6. Don’t do things that make you miserable, only to please others.
Post # 8
I wish I had learned a little earlier how important it is to consider other people’s perspectives. I would have been a better relationship partner much sooner, and I would have been more effective at work too.
Post # 9
Oh, I have some doozy lessons from being engaged in my early 20’s.
– controling behaviour is not a sign that he loves you, it’s a form of abuse
– insecurity is something you have to fix for yourself, it’s not something someone can fix for you
– no, not everybody fights. I haven’t ‘fought’ with a partner since I was 28. Had disagreements that we worked out calmly and rationally, but never any insults, yelling, swearing or any of that business.
– put yourself in a position where you can take care of yourself and be completely self-sufficient if need be. If things turn to shit, at least you will have options.

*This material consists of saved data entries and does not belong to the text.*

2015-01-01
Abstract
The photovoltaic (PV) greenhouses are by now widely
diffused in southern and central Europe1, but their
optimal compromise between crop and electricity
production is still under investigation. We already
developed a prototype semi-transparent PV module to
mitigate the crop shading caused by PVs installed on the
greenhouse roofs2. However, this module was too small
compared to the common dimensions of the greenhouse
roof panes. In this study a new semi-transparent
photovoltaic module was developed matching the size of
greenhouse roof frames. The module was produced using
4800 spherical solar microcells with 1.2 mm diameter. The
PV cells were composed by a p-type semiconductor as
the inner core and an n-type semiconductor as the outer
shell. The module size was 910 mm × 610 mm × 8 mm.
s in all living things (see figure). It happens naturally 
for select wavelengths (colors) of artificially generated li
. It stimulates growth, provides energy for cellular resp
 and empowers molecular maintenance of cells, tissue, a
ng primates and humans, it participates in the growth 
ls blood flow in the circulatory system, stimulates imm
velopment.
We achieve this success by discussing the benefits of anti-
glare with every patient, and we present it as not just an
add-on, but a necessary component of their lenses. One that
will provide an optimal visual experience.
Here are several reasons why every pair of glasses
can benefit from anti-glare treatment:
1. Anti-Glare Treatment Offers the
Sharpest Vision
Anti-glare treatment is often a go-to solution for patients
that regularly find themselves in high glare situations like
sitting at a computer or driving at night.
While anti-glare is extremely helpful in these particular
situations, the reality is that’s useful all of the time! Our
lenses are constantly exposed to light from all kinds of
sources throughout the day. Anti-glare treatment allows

– a good relationship encourages you to follow your dreams and live up to your full potential. It doesn’t hold you back.
– know when to cut your losses and call it quits.

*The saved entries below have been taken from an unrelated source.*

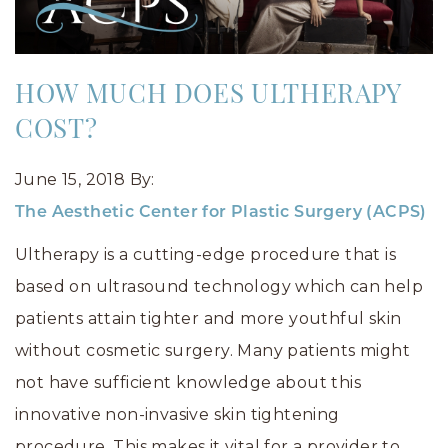
HOW MUCH DOES ULTHERAPY
COST?
June 15, 2018
By:
The Aesthetic Center for Plastic Surgery (ACPS)
Ultherapy is a cutting-edge procedure that is
based on ultrasound technology which can help
patients attain tighter and more youthful skin
without cosmetic surgery. Many patients might
not have sufficient knowledge about this
innovative non-invasive skin tightening
procedure. This makes it vital for a provider to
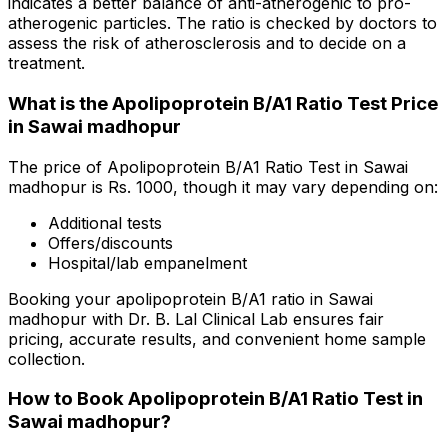
indicates a better balance of anti-atherogenic to pro-
atherogenic particles. The ratio is checked by doctors to
assess the risk of atherosclerosis and to decide on a
treatment.
What is the Apolipoprotein B/A1 Ratio Test Price
in Sawai madhopur
The price of Apolipoprotein B/A1 Ratio Test in Sawai
madhopur is Rs. ₹1000, though it may vary depending on:
Additional tests
Offers/discounts
Hospital/lab empanelment
Booking your apolipoprotein B/A1 ratio in Sawai
madhopur with Dr. B. Lal Clinical Lab ensures fair
pricing, accurate results, and convenient home sample
collection.
How to Book Apolipoprotein B/A1 Ratio Test in
Sawai madhopur?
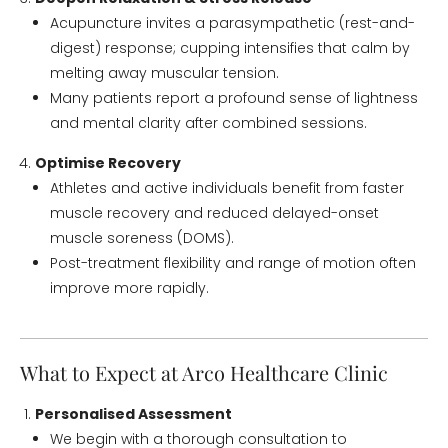
Acupuncture invites a parasympathetic (rest-and-
digest) response; cupping intensifies that calm by
melting away muscular tension.
Many patients report a profound sense of lightness
and mental clarity after combined sessions.
Optimise Recovery
Athletes and active individuals benefit from faster
muscle recovery and reduced delayed-onset
muscle soreness (DOMS).
Post-treatment flexibility and range of motion often
improve more rapidly.
What to Expect at Arco Healthcare Clinic
Personalised Assessment
We begin with a thorough consultation to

– it’s better to be single than to stay with an asshole.
– it’s a big world out there. Go see it before work, finances, and family make it much harder to do.
Post # 10
I thought of another, and it took me a while to figure this one out:
There’s no such thing as wasted time. All that time it takes to get where you want to be? Jobs you hated but had to work while working towards the big dream? Crappy apartments and roommates while saving for your house? All experiences that were worth something. The detours and setbacks have been the most interesting parts of my life.
Post # 11
All good stuff-mostly what I would say too:
Get educated early on about finances and saving money. Figure out the stock market and learn how to invest wisely.
Don’t waste time in toxic relationships or friendships. Learn when to move on and not waste time or mental energy. Not every relationship is worth saving.

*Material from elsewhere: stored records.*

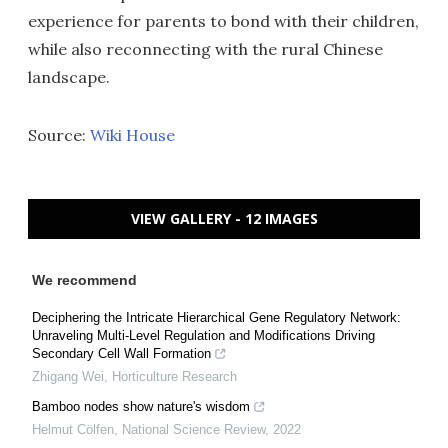
experience for parents to bond with their children,
while also reconnecting with the rural Chinese
landscape.
Source:
Wiki House
VIEW GALLERY - 12 IMAGES
We recommend
Deciphering the Intricate Hierarchical Gene Regulatory Network:
Unraveling Multi-Level Regulation and Modifications Driving
Secondary Cell Wall Formation
Zhigang Wei
,
Horticulture Research
Bamboo nodes show nature's wisdom
Helmut Cölfen
,
National Science Review
,
2022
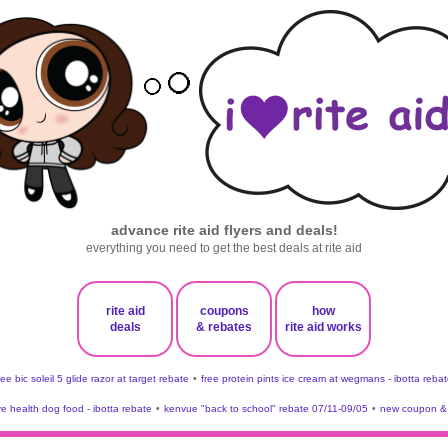
advance rite aid flyers and deals!
everything you need to get the best deals at rite aid
rite aid
coupons
how
deals
& rebates
rite aid works
ree bic soleil 5 glide razor at target rebate
•
free protein pints ice cream at wegmans - ibotta rebat
ve health dog food - ibotta rebate
•
kenvue "back to school" rebate 07/11-09/05
•
new coupon & 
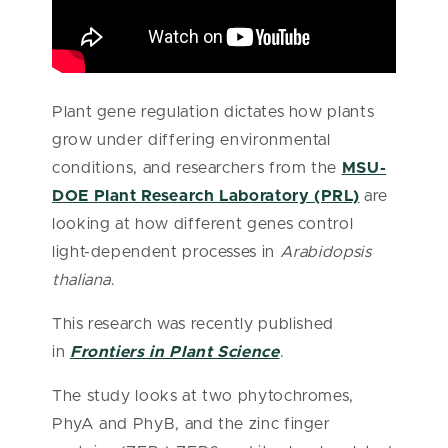
Plant gene regulation dictates how plants
grow under differing environmental
conditions, and researchers from the
MSU-
DOE Plant Research Laboratory (PRL)
are
looking at how different genes control
light-dependent processes in
Arabidopsis
thaliana
.
This research was recently published
in
Frontiers in Plant Science
.
The study looks at two phytochromes,
PhyA and PhyB, and the zinc finger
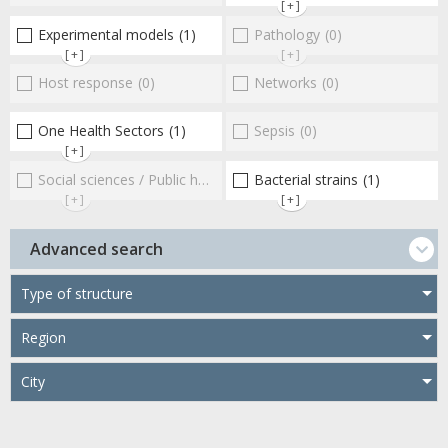
[+]
Experimental models
(1)
Pathology
(0)
[+]
[+]
Host response
(0)
Networks
(0)
One Health Sectors
(1)
Sepsis
(0)
[+]
Social sciences / Public health / Public policies / Socio-economics
Bacterial strains
(1)
[+]
[+]
Advanced search
Type of structure
Region
City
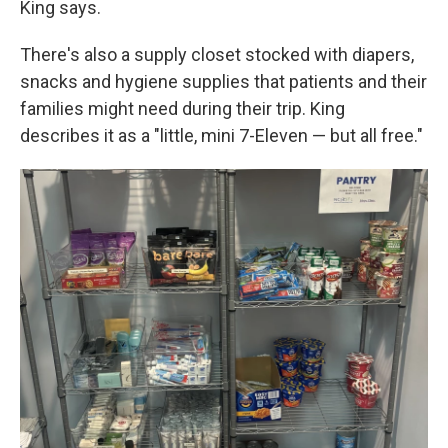
King says.
There's also a supply closet stocked with diapers,
snacks and hygiene supplies that patients and their
families might need during their trip. King
describes it as a "little, mini 7-Eleven — but all free."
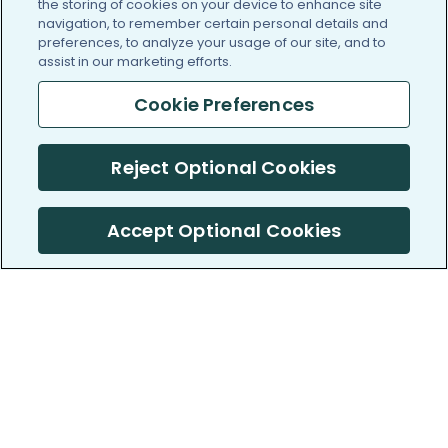
the storing of cookies on your device to enhance site
navigation, to remember certain personal details and
preferences, to analyze your usage of our site, and to
assist in our marketing efforts.
Cookie Preferences
Reject Optional Cookies
Accept Optional Cookies
PatientsLikeMe ®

Be an optimist-people who are “lucky” are really just people who see a good opportunity and grab it.
Don’t be defensive. Own your mistakes and your behavior toward others.
If you have a gut feeling that something isn’t right, listen your gut!
Be more accepting of people and their flaws. It’s not always personal or about you.
And lastly, Road Rage will get you nowhere. Literally. Lol
Post # 12
Ah, thought of another.
Don’t ever diminish yourself for a man. Don’t pretend not to know things you know, don’t pretend you can’t do things you can do. If he needs you to be less than you are in order to feel masculine, then you’ll spend your whole life trapped between the choice of making him happy, or fulfilling your true potential.
Post # 13
I am 24 and I just added this post to my favorites so I can come back to it and read it later, great advice ladies!
Post # 14
I’d say, “Break up with him! Don’t date the next one, and change your major!”
Post # 15
STOP WORRYING – you will find your Mr. Right. It will just take you a bit more time.
“Don’t go back to that loser”. I had an ex that I went back and forth with for seven years. I wish I would have stayed broken up with him the FIRST time we split.
Post # 16
When its “right” you just “know”… working on a relationship doesnt make it better, it makes it fake. When its real you just click.
Toxic people will never change.
Save your money for the finer things (less brand names and booze nights… and more trips and luxury items).
Always have a back up plan. Something can happen in the blink of and eye, you fault or not, it still happens. Have a plan B for every avenue.